__Texte fourni__:

══════

Première loi décentralisatrice
Plus grave encore, la loi de 1989 fut le premier pas vers la décentralisation, bien plus grave que celle des murs ou des personnels techniques: celle des programmes. " Par le biais des `projets d'école" qui sont au cœur de cette loi, insiste Le Bris, on abandonne l'égalité devant l'enseignement. Chaque école est chargée de définir un "projet", comme un stage de canoë dans les gorges du Verdon, à partir duquel on est censé faire décrire aux élèves le projet, et leur faire découvrir peu à peu les savoirs. D'où la rédaction de programmes qui ont de moins en moins de contenu. " "Quand j ai proposé, ajoute Bernard Happy, que notre projet soit tout simplement d'apprendre à lire, à écrire et à compter, tous ont hurlé. " Et ces " techniques pédagogiques " ont d'abord glissé de la maternelle à l'élémentaire, pour se retrouver désormais au collège et au lycée.
"L'école républicaine a été massacrée. Le comble ? C'était sous la gauche. " En cause: l'opposition aux pédagogies traditionnelles.
" Toutes ces réformes, explique Jean-François Mattéi, déstabilisent les professeurs comme groupe social. Ils ne peuvent plus croire dans le caractère sacré du savoir ni de la transmission quand les contenus mêmes sont affectés. " Et de rappeler en plaisantant la formule de Nietzsche : " Nous croyons encore en Dieu, puisque nous croyons à la grammaire. " " Les profs ne croient plus en Dieu, mais ils ne croient même plus en la grammaire. "
Discours de nostalgique? " Je ne suis pas nostalgique de la pédagogie traditionnelle, se défend Bernard Happy. Mais je veux faire un travail de qualité. Nous sommes payés par l Etat et par la République pour cette mission. " " Imaginez, suggère Jean-François Mattéi, que vous disiez à un malade: " Vous voulez reconstituer votre santé d avant, c'est que vous êtes réactionnaire. " Il n'est pas question d'avant ou d'après. Expliquons simplement ce que doit être l'école en soi. "
Position, en réalité, schizophrénique les professeurs ne peuvent nommer leur mal, puisqu'il vient de réformes qu'ils ont pour beaucoup acceptées au nom d'un idéal moderniste et " de gauche ", et qu'elles ont été portées par ceux-là mêmes qui sont censés les défendre, et qui sont leur seul porte-voix, les grandes centrales syndicales. "De plus, déplore Kathleen Barbereau, la prof de collège, le problème est amplifié par le manque de communication entre les différents étages de l'institution. Les professeurs du secondaire ne savent pas ce qui se passe en primaire; ils ne comprennent pas pourquoi les élèves qui leur arrivent manquent à ce point de formation et de rigueur, pourquoi ils sont obligés désormais de faire en seconde ce qu'ils faisaient autrefois en quatrième. C'est l'idée d'une course de vitesse, on ne peut déjà plus s'adresser aux parents des enfants qui sont en primaire, car ils sont eux-mêmes le fruit de ces méthodes. Et ce n'est pas une question de milieu social: la déstructuration est généralisée. " En fait, elle a déjà atteint l'université.

══════

__Lignes répertoriées__:
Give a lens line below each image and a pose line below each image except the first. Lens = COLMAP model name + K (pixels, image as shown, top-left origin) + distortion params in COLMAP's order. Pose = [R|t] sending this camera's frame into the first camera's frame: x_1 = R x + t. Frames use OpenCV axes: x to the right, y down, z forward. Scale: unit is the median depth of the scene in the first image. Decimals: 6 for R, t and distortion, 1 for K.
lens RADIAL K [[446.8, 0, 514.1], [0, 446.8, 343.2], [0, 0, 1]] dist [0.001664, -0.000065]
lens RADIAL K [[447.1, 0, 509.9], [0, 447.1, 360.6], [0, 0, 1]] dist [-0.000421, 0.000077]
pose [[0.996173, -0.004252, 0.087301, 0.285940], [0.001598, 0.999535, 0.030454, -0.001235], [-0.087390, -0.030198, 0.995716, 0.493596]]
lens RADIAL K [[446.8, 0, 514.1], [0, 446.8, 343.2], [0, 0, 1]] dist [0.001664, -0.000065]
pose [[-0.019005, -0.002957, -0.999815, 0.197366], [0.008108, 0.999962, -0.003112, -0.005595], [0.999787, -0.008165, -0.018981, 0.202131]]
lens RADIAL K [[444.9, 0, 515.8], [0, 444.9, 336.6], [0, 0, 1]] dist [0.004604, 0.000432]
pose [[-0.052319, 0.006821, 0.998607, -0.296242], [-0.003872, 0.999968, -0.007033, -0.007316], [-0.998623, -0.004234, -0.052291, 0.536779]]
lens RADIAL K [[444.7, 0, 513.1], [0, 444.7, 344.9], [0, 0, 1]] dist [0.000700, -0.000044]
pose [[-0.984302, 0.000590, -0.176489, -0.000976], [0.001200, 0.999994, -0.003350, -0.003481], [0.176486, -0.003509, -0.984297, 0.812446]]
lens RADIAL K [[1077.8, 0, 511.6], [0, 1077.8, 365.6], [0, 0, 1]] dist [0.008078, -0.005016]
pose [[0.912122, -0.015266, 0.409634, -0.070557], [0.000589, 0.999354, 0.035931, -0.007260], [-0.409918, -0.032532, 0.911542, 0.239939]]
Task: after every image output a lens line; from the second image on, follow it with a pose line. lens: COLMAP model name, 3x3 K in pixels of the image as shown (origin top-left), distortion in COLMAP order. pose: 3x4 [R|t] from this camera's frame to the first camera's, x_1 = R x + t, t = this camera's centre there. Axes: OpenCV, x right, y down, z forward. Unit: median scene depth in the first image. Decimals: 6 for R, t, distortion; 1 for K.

══════

__Consignes__:
a: Traduisez en anglais cette phrase du texte sur l'école : « Ils ne peuvent plus croire dans le caractère sacré du savoir ni de la transmission quand les contenus mêmes sont affectés. »
b: Répondez brièvement à ces questions sur le texte sur l'école :
(i) Quelle loi fut le premier pas vers la décentralisation des programmes ?
(ii) Quel projet Bernard Happy a-t-il proposé pour son école ?
(iii) Quel poste occupe Kathleen Barbereau ?

__Réponses attendues__:
a: They can no longer believe in the sacred nature of knowledge or of its transmission when the very content itself is affected.

b:
(i) La loi de 1989.
(ii) Apprendre à lire, à écrire et à compter.
(iii) Elle est professeure de collège.